See DeepSeek V3.2 Stress Testing for detailed results including saturation testing.

Test Endpoints

Chat Completion

                            bash
                            
                        
curl http://localhost:8000/v1/chat/completions \
  -H "Content-Type: application/json" \
  -d '{
    "model": "deepseek-ai/DeepSeek-V3.2",
    "messages": [{"role": "user", "content": "Hello, who are you?"}]
  }'

Tool Calling

                            bash
                            
                        
curl http://localhost:8000/v1/chat/completions \
  -H "Content-Type: application/json" \
  -d '{
    "model": "deepseek-ai/DeepSeek-V3.2",
    "messages": [{"role": "user", "content": "What is the weather in San Francisco?"}],
    "tools": [{
      "type": "function",
      "function": {
        "name": "get_weather",
        "description": "Get weather for a location",
        "parameters": {
          "type": "object",
          "properties": {"location": {"type": "string"}},
          "required": ["location"]
        }
      }
    }]
  }'

Reasoning Mode

                            bash
                            
                        
curl http://localhost:8000/v1/chat/completions \
  -H "Content-Type: application/json" \
  -d '{
    "model": "deepseek-ai/DeepSeek-V3.2",
    "messages": [{"role": "user", "content": "Solve step by step: If a train travels 120km in 2 hours, and then 180km in 3 hours, what is the average speed?"}]
  }'

Known Limitations

KV Cache Offloading Not Supported

DeepSeek V3.2 uses MLA (Multi-head Latent Attention) which is incompatible with vLLM's KV cache offloading:

Error: KeyError: 'model.layers.0.self_attn.indexer.k_cache'

The MLA architecture uses an indexer-based KV cache that the OffloadingConnector cannot handle.
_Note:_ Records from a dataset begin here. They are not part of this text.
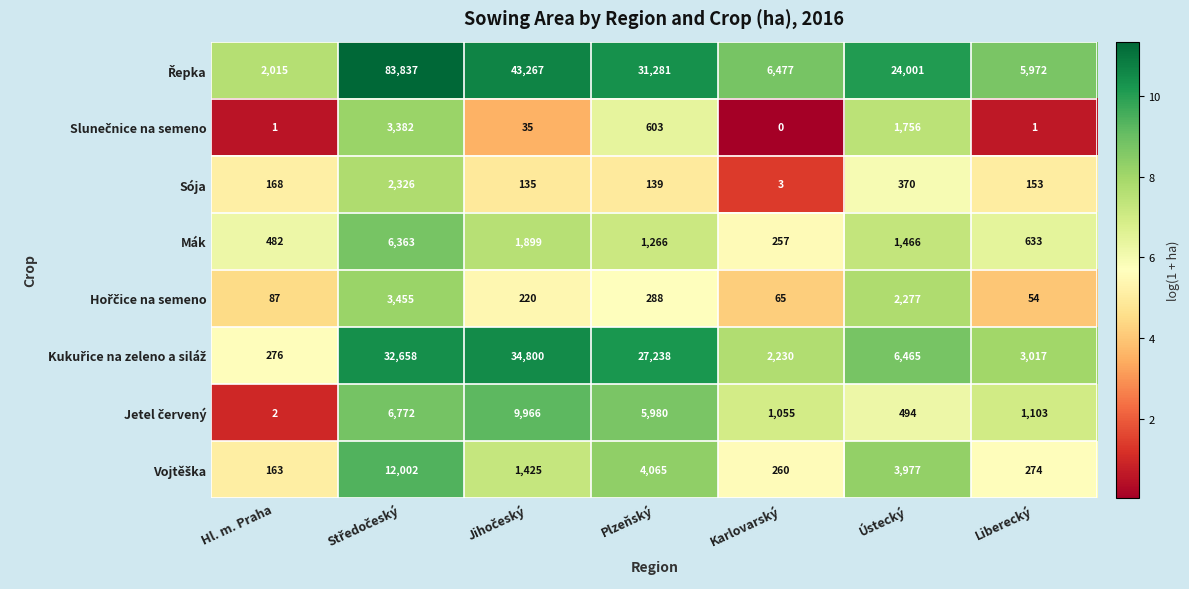

Where does the Sója series first go above 153?

Hl. m. Praha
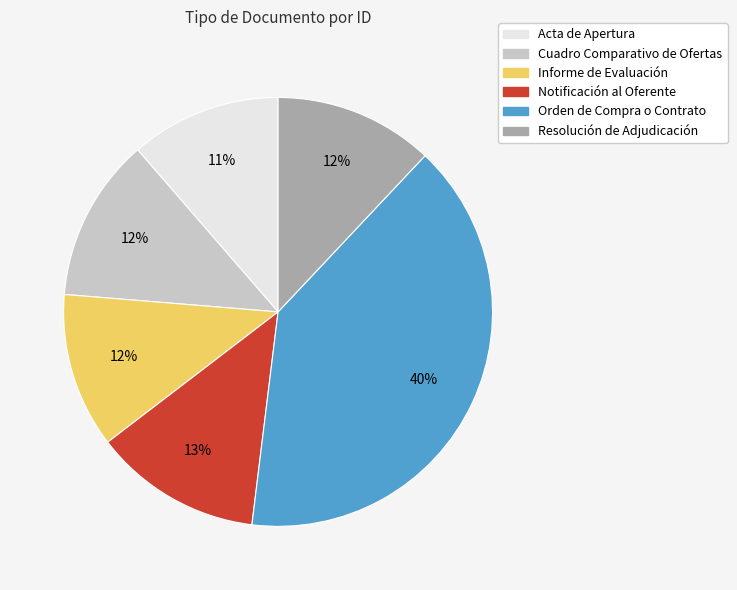

Is it true that Orden de Compra o Contrato is 25% of the pie?

False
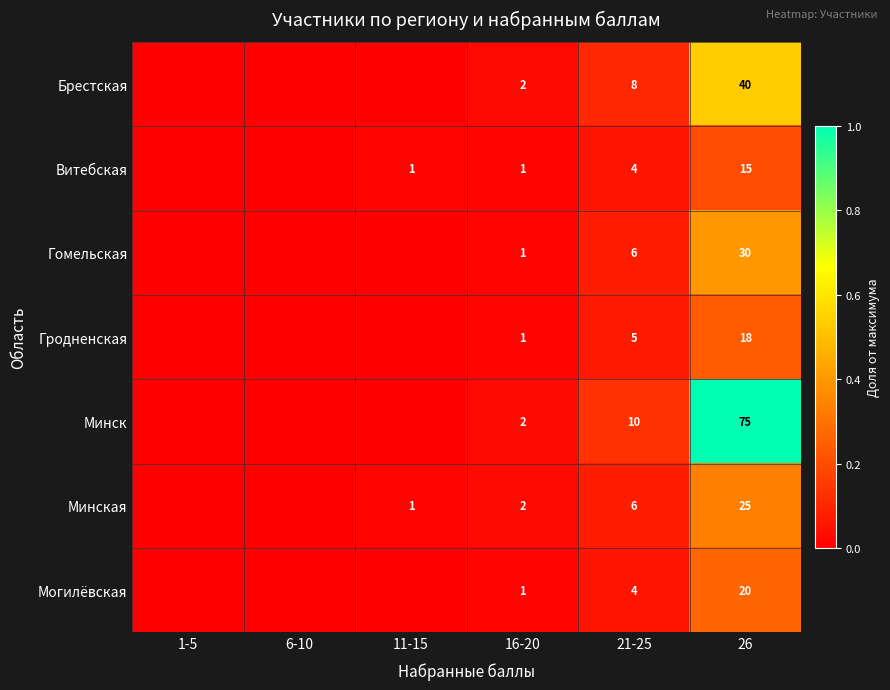

What is the sum of the Минская values at 26 and 21-25?

31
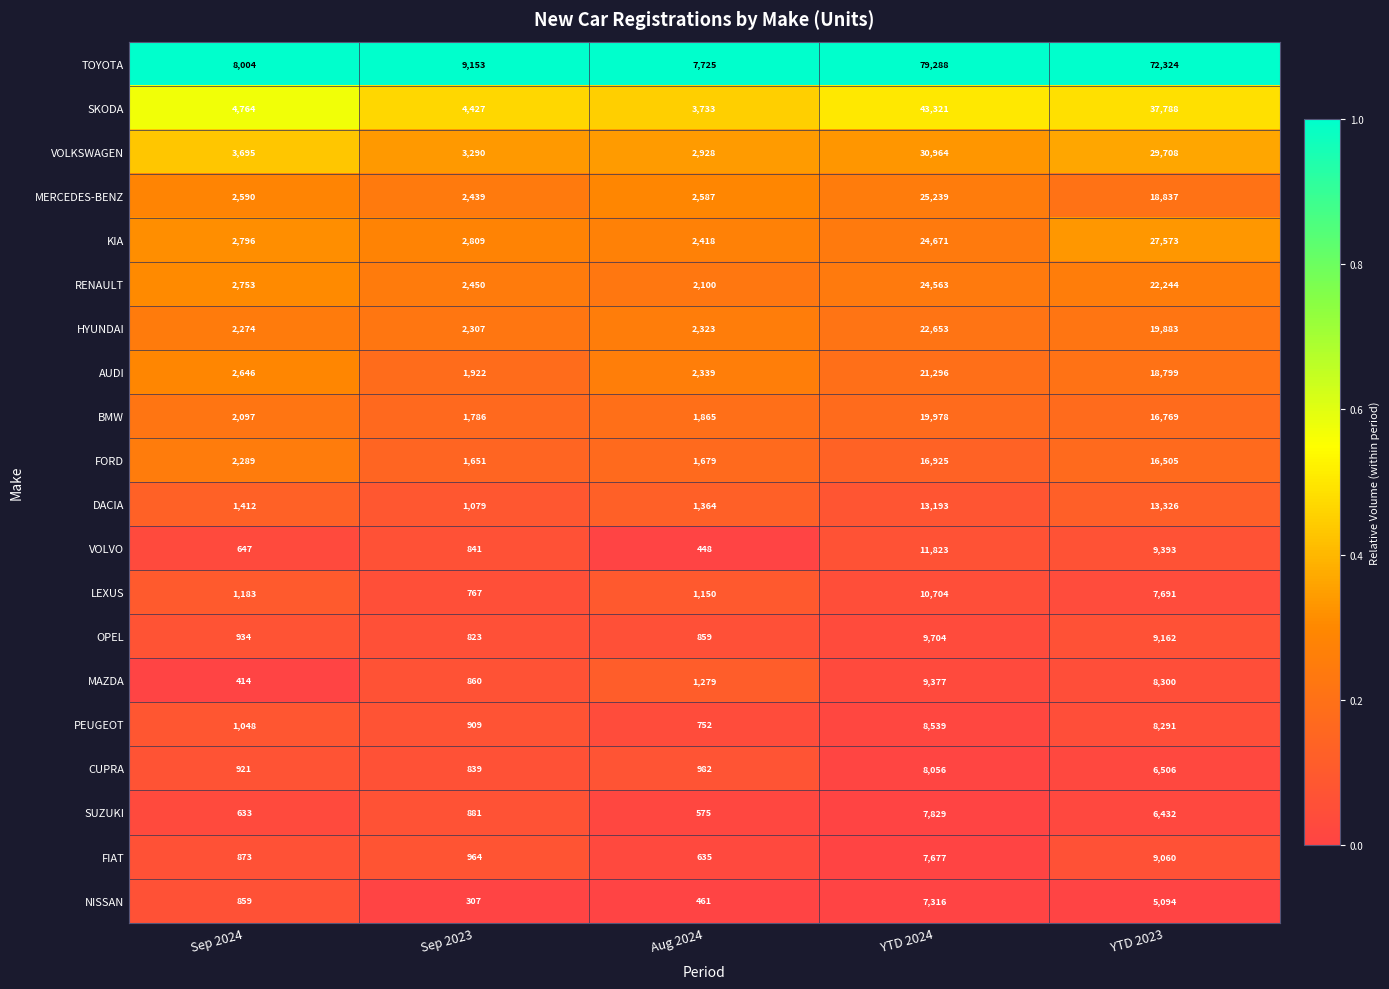

What is the total value across all series at YTD 2024?

403116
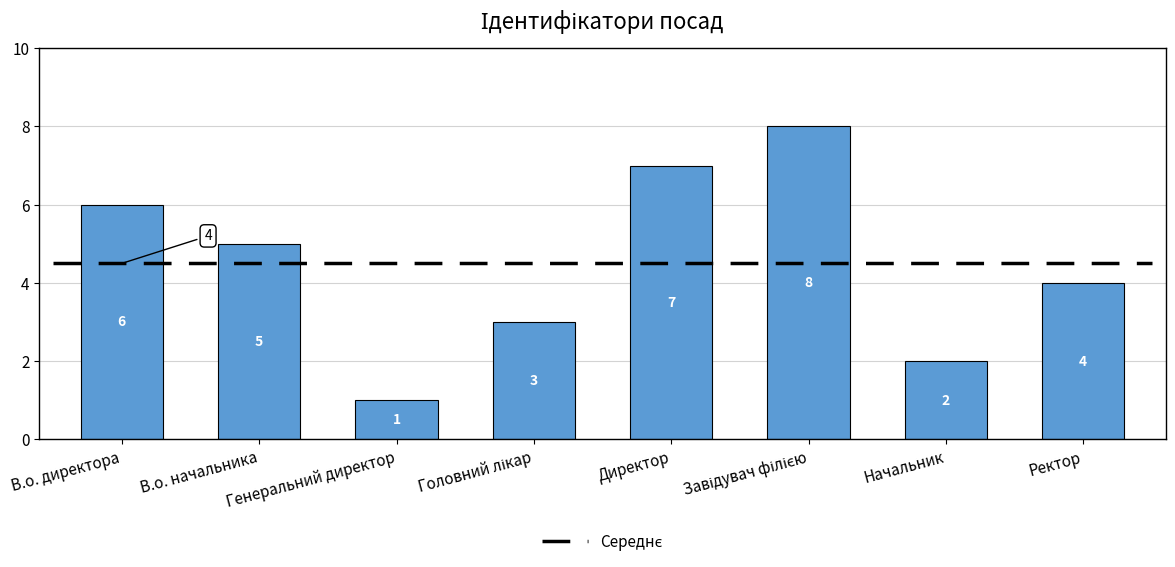

How many distinct data groups are displayed?

1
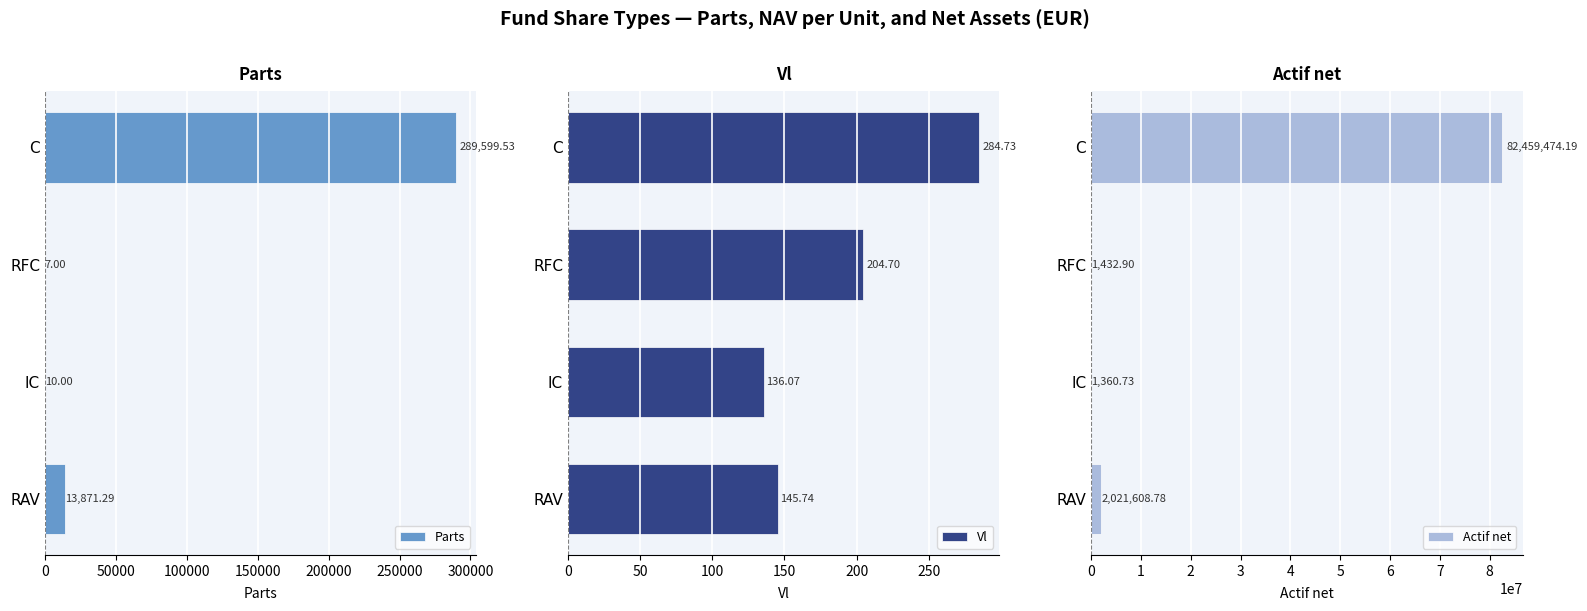

What is the sum of all Parts values?

303487.8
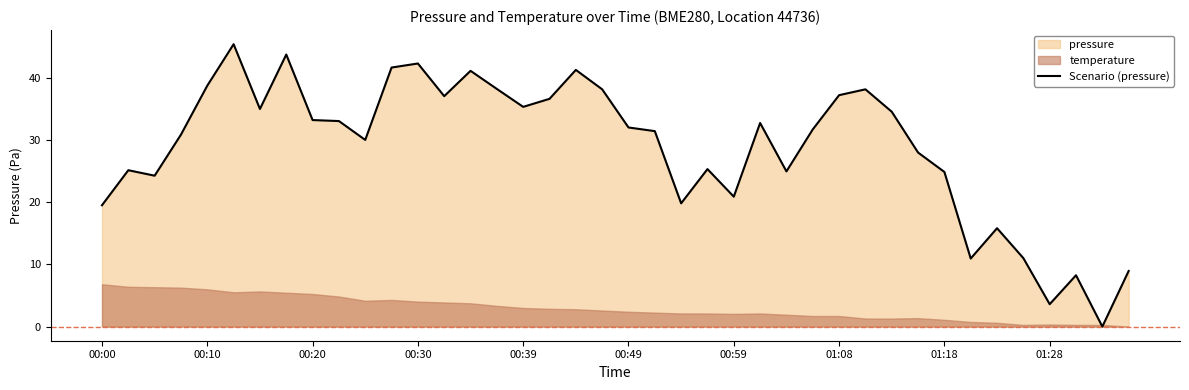

What is the change in value from 26 to 31?

+3.0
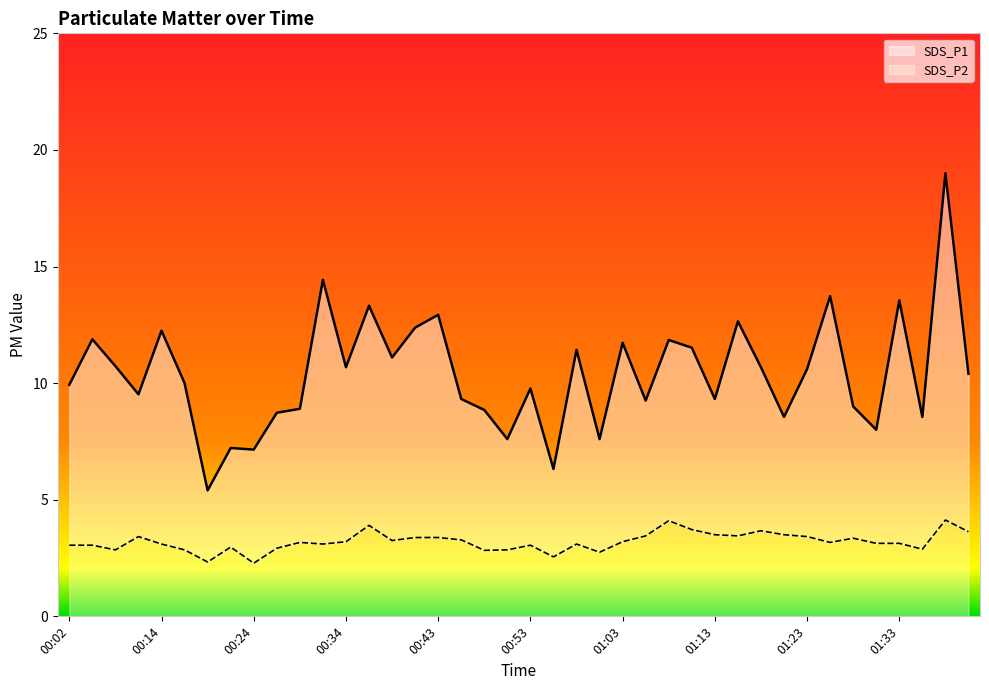

Rank the series at 00:39 from highest to lowest value.

SDS_P1, SDS_P2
Use the large HBM capacity instead (256GB per MI325X is sufficient).

FP8 KV Cache Not Supported

Do not use --kv-cache-dtype fp8:

Error: ROCMAiterMLASparseBackend doesn't support fp8 kv_cache_dtype

vLLM automatically uses the correct fp8_ds_mla format for DeepSeek models.

Troubleshooting

Crash on Startup

Ensure AITER_ENABLE_VSKIP=0 is set. If unset, it defaults to true which causes crashes on MI300X/MI325X.

Chat Endpoint Returns Error

Add --tokenizer-mode deepseek_v32 to enable the chat completions endpoint.

Long Warmup Time

FP8 BMM kernel pre-compilation takes ~3 minutes on first run. Subsequent starts use cached kernels.